Selected extract »
>>>

The city of Garland is a suburb of Dallas, Texas. Its Water Utilities Department came into being in 1922 when the city's first water and sewer system was completed with $100,000 in bonds. By 1946, 10 cities in the vicinity united with the idea of creating a lake, and they began construction on the Lavon Reservoir. By 1952, in response to a drought that would last much longer than expected, Garland had drilled its fifth well and erected two more storage tanks holding 250,000 and 500,000 gallons. To increase the efficiency of pumping operations and maintain water pressures across the existing elevations of the city, the distribution system was split into two separate pressure zones in 1986. In 1996 and 1997, two additional ground storage tanks were installed along with various pump upgrades to provide for projected water demands. Today, Garland's water distribution and storage network comprises six pump stations, eight ground storage tanks, two elevated storage tanks, and the pipe network that provides safe, high-quality potable water to its customers.

Of course, this mushrooming network of infrastructure requires maintenance. Knowing where 40 or more vehicles are per day in relationship to these maintenance demands becomes critical. Therefore, the city of Garland has implemented a custom automated work order and vehicle location system based on ArcIMS into its water utilities field operations. This system has strengthened the department's ability to better manage its field resources and service orders. The system is a hybrid locator system that is part of the department's strategic technologies plan and serves as a guiding light document for system enhancements and keeping pace with rising citizen expectations. One of the primary plan objectives was to use the existing ArcIMS system to deliver more than infrastructure mapping across the intranet.

<<<

Questions »
A: According to the Garland water utilities passage, in what year was the city's distribution system split into two separate pressure zones?
B: Carry on the Garland water utilities passage, picking up right after its final sentence.

Extracted records »
>>>

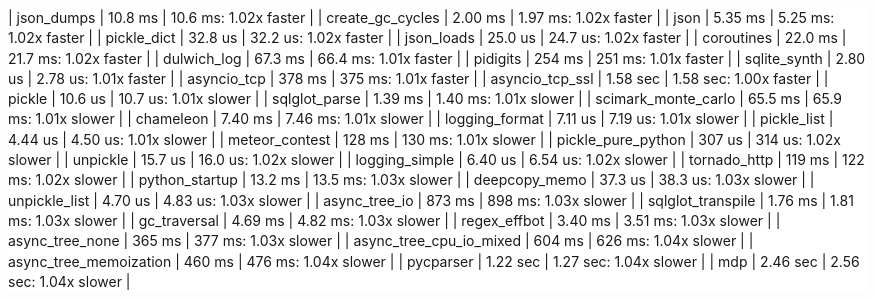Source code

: | json_dumps               | 10.8 ms                                                          | 10.6 ms: 1.02x faster                                                       |
| create_gc_cycles         | 2.00 ms                                                          | 1.97 ms: 1.02x faster                                                       |
| json                     | 5.35 ms                                                          | 5.25 ms: 1.02x faster                                                       |
| pickle_dict              | 32.8 us                                                          | 32.2 us: 1.02x faster                                                       |
| json_loads               | 25.0 us                                                          | 24.7 us: 1.02x faster                                                       |
| coroutines               | 22.0 ms                                                          | 21.7 ms: 1.02x faster                                                       |
| dulwich_log              | 67.3 ms                                                          | 66.4 ms: 1.01x faster                                                       |
| pidigits                 | 254 ms                                                           | 251 ms: 1.01x faster                                                        |
| sqlite_synth             | 2.80 us                                                          | 2.78 us: 1.01x faster                                                       |
| asyncio_tcp              | 378 ms                                                           | 375 ms: 1.01x faster                                                        |
| asyncio_tcp_ssl          | 1.58 sec                                                         | 1.58 sec: 1.00x faster                                                      |
| pickle                   | 10.6 us                                                          | 10.7 us: 1.01x slower                                                       |
| sqlglot_parse            | 1.39 ms                                                          | 1.40 ms: 1.01x slower                                                       |
| scimark_monte_carlo      | 65.5 ms                                                          | 65.9 ms: 1.01x slower                                                       |
| chameleon                | 7.40 ms                                                          | 7.46 ms: 1.01x slower                                                       |
| logging_format           | 7.11 us                                                          | 7.19 us: 1.01x slower                                                       |
| pickle_list              | 4.44 us                                                          | 4.50 us: 1.01x slower                                                       |
| meteor_contest           | 128 ms                                                           | 130 ms: 1.01x slower                                                        |
| pickle_pure_python       | 307 us                                                           | 314 us: 1.02x slower                                                        |
| unpickle                 | 15.7 us                                                          | 16.0 us: 1.02x slower                                                       |
| logging_simple           | 6.40 us                                                          | 6.54 us: 1.02x slower                                                       |
| tornado_http             | 119 ms                                                           | 122 ms: 1.02x slower                                                        |
| python_startup           | 13.2 ms                                                          | 13.5 ms: 1.03x slower                                                       |
| deepcopy_memo            | 37.3 us                                                          | 38.3 us: 1.03x slower                                                       |
| unpickle_list            | 4.70 us                                                          | 4.83 us: 1.03x slower                                                       |
| async_tree_io            | 873 ms                                                           | 898 ms: 1.03x slower                                                        |
| sqlglot_transpile        | 1.76 ms                                                          | 1.81 ms: 1.03x slower                                                       |
| gc_traversal             | 4.69 ms                                                          | 4.82 ms: 1.03x slower                                                       |
| regex_effbot             | 3.40 ms                                                          | 3.51 ms: 1.03x slower                                                       |
| async_tree_none          | 365 ms                                                           | 377 ms: 1.03x slower                                                        |
| async_tree_cpu_io_mixed  | 604 ms                                                           | 626 ms: 1.04x slower                                                        |
| async_tree_memoization   | 460 ms                                                           | 476 ms: 1.04x slower                                                        |
| pycparser                | 1.22 sec                                                         | 1.27 sec: 1.04x slower                                                      |
| mdp                      | 2.46 sec                                                         | 2.56 sec: 1.04x slower                                                      |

<<<

Numbered responses »
A: 1986

B:
How the System Started

The city of Garland GIS Department has been using ArcIMS to distribute GIS data throughout the organization for four years. The water utility data is converted into GIS format, initially as shapefiles and now as features in ArcSDE, and displayed as an ArcIMS interactive map; the water utility deployed in-vehicle mobile digital terminals (MDTs) to diminish the need for paper maps.

The next step taken by the water utility was to find a way to integrate its work management system (WMS) with an automated vehicle location (AVL) system and ArcIMS. This need was accomplished by the introduction of ArcSDE and Geocortex Internet Mapping Framework software, a set of custom tools and interface for ArcIMS software-based mapping applications from Geocortex Internet Mapping, a division of Esri Business Partner Latitude Geographics, Victoria, British Columbia, Canada.

The AVL system is part of the city's GIS Interactive Mapping System and is displayed on a customized browser for water utility interaction. In this way, current features, such as water main lines, valves, water meters, sewer main lines, and manholes, can be selected for viewing on the same map as vehicles and service calls.

How It Works

A citizen telephones the Water Control Center with a request for service. A system operator enters information about the call into the WMS. At predetermined time periods, a screen refresh occurs on an AVL layer in the city's GIS interactive map and the address of the call is added to the map as a layer. Service calls with a crew assignment are entered into the WMS, colorized by water utilities divisions, and displayed in the GIS interactive map. A service call with an unassigned crew is colorized with a different color scheme in WMS and remains the color until the call is assigned to a field crew. The GIS map layer also contains all active vehicle locations, symbolized by a truck icon. The operator benefits by not only having a database record of the call but also having access to a visual rendering of all active vehicle locations in proximity to the service call. An operator chooses which vehicle should be assigned the call by using predetermined departmental procedures along with an AVL feature known as Nearest Vehicle to Address. This feature provides information in a tabular format of vehicles that are the closest to the call as well as the furthest away. The operator chooses the appropriate vehicle for call assignment, and colorization associated with the call point on the map changes to denote the call has been assigned.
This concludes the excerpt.